My blood runs cold while I feel the frostbite.
My blood runs black while the grief corrupts me.
Waves assault me, as the tide rises.
How did I get to this?
Why did you leave my heart so numb?

Dusk and dawn horizons bring me another day,
Seven months are passed and thins will never be the same.
Pursuing a safe place for my blackened heart,
From the world afar, I am tasting the fear.

I promised every single God I won't forgive,
I promised every single God I won't forget,
Counting every scar that keeps me away,
From losing the thought of you.
How we can name ourselves free?
Every sense of warmth is lost.

Awaken
These are the hours of Grievance,
The hours of Penance,
The hours of ghosts, haunting my sleep.

Dusk and dawn horizons bring me another day,
Seven months are passed and thins will never be the same.

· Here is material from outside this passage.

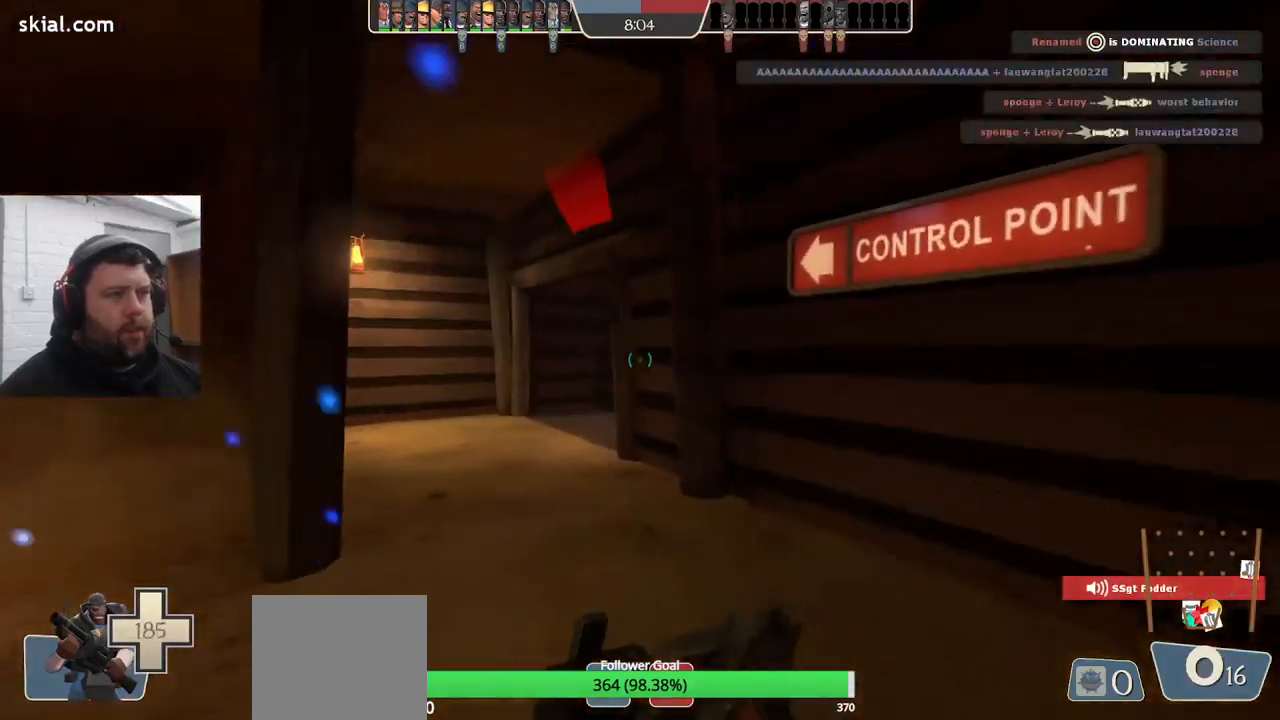
{"buttons": [], "left_stick": "up-right", "right_stick": "center", "events": [[16, "right_stick", "right"], [250, "right_stick", "center"], [266, "left_stick", "up-right"]]}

Pursuing a safe place for my blackened heart,
From the world afar, I am tasting the fear.

Overall Meaning

The lyrics to Artaius's song "Seven Months" tell a story of heartbreak and loss, as the singer is shipwrecked at the edge of the ocean, feeling torn apart from the world and counting every day since their departure. The opening lines set the scene with a vivid description of the singer's isolation and despair, as they are buffeted by the harsh elements of the sea. The themes of grief and solitude are further emphasized in the following lines, as the singer laments how their blood has turned cold and black, reflecting the emotional toll of their separation from a loved one.


Throughout the song, the singer reflects on their feelings of abandonment, questioning how they could be left so numb and alone. The passage of time is also a recurring motif, with the singer marking the passing of seven months since their departure with a sense of melancholy resignation. Despite their pain, the singer remains determined not to forget or forgive, counting every scar that keeps them from losing their memories of their lost love.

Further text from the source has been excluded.